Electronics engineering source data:

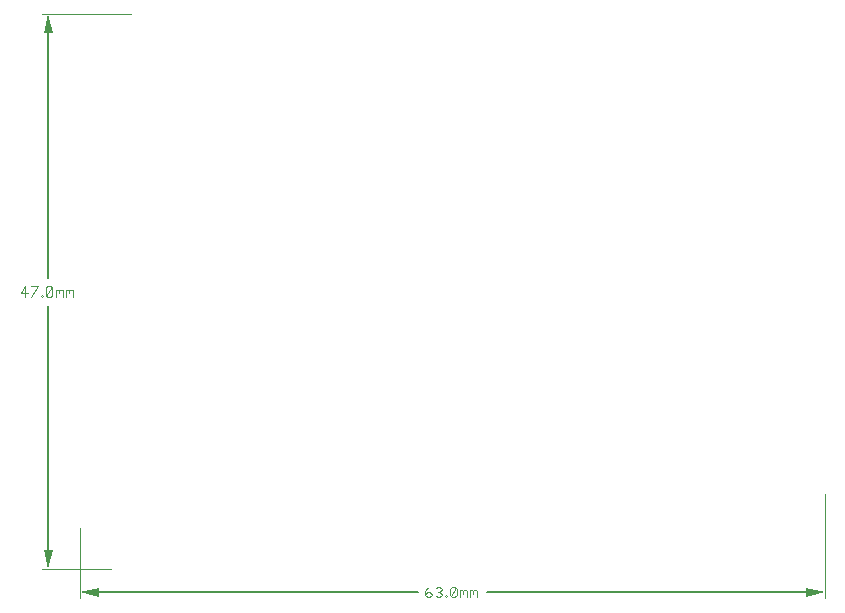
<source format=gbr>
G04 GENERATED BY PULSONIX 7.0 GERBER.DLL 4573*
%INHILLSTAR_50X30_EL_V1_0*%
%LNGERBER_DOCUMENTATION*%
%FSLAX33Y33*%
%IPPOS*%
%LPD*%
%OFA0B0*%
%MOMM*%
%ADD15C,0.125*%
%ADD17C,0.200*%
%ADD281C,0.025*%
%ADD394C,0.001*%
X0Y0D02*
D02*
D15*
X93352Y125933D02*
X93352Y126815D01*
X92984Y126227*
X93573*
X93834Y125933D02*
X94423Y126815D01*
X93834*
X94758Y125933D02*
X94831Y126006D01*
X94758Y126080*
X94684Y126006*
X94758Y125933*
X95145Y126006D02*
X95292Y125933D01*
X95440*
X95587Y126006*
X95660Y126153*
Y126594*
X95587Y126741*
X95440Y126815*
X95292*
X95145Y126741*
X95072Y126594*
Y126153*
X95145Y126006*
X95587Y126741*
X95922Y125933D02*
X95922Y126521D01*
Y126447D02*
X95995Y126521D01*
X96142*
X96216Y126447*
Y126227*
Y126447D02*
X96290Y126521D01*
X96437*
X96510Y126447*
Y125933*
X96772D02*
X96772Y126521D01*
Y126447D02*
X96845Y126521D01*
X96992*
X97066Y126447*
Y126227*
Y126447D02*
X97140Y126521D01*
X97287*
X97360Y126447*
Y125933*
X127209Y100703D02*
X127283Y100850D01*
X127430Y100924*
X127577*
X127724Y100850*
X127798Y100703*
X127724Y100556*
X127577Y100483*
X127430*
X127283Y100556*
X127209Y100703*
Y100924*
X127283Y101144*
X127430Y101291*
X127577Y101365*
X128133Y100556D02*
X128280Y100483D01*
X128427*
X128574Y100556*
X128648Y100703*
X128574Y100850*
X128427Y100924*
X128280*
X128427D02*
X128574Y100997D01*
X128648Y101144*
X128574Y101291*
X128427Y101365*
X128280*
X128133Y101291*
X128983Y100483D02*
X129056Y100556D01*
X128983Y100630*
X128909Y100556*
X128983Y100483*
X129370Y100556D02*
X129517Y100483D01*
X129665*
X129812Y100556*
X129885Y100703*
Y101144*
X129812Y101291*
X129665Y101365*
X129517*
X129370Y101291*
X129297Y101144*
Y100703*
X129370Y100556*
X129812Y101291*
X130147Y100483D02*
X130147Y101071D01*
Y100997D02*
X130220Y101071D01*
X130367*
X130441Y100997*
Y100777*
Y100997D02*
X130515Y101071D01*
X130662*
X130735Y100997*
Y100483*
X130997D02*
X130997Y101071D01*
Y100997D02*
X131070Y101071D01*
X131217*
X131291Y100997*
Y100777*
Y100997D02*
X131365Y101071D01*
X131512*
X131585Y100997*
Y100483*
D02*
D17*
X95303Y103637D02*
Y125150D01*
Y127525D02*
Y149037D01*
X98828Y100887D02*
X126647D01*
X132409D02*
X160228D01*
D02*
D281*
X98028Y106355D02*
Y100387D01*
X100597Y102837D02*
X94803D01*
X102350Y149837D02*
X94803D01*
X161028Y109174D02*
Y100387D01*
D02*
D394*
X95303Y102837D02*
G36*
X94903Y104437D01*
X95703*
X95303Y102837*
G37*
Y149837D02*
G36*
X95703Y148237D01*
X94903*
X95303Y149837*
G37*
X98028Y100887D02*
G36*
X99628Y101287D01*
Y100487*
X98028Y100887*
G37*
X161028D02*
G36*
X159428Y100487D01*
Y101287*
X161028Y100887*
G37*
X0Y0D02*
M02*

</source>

---

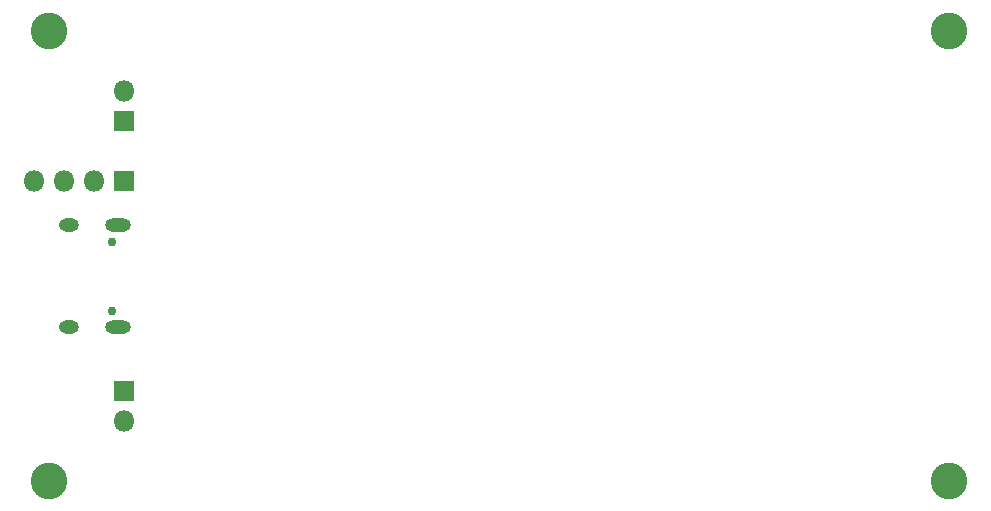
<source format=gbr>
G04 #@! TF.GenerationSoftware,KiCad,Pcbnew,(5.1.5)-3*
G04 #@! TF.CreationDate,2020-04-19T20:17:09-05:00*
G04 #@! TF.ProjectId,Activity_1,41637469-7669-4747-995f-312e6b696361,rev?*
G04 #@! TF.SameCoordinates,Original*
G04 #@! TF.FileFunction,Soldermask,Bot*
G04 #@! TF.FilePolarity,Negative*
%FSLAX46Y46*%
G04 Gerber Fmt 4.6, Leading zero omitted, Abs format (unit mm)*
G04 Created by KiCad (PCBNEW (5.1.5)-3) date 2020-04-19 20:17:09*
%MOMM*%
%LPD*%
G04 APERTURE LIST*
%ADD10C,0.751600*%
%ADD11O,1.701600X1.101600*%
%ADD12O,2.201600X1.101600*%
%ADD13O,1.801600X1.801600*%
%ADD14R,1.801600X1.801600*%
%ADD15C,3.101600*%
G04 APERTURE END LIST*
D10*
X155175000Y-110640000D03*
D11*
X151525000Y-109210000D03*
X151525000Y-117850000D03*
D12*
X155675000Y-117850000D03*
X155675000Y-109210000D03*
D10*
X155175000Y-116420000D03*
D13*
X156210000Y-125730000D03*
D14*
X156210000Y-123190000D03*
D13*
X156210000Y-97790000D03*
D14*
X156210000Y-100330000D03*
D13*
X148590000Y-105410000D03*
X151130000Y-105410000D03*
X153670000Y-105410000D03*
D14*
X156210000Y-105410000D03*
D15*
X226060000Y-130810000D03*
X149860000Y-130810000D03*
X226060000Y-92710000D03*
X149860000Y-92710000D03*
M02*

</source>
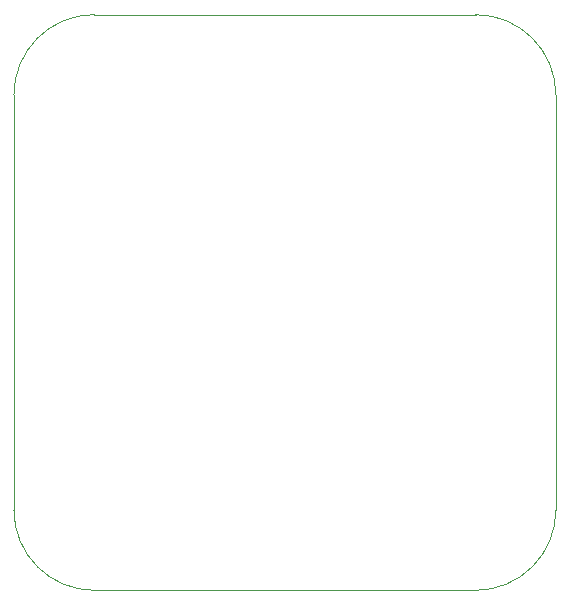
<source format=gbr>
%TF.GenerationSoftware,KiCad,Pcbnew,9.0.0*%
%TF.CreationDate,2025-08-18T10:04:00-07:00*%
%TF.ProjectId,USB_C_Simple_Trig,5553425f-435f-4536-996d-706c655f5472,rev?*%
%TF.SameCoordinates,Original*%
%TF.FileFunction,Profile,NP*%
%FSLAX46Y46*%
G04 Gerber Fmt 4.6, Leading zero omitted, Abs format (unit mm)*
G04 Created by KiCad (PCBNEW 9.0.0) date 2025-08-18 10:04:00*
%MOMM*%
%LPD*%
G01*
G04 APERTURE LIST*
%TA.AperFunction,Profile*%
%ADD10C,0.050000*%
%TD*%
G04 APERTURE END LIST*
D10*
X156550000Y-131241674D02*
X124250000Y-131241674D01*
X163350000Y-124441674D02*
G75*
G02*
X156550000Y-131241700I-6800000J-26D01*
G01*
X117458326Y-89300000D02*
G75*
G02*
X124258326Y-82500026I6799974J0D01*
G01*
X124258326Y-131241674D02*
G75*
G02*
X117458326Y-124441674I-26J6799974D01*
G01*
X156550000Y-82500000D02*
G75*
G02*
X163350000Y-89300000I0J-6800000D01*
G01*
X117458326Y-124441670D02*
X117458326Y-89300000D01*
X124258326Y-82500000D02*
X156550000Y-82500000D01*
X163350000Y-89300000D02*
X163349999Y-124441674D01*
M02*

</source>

* Task goal
Starting from the records above, copy each line where the string "Profile" is found.

* Output below
%TF.FileFunction,Profile,NP*%
%TA.AperFunction,Profile*%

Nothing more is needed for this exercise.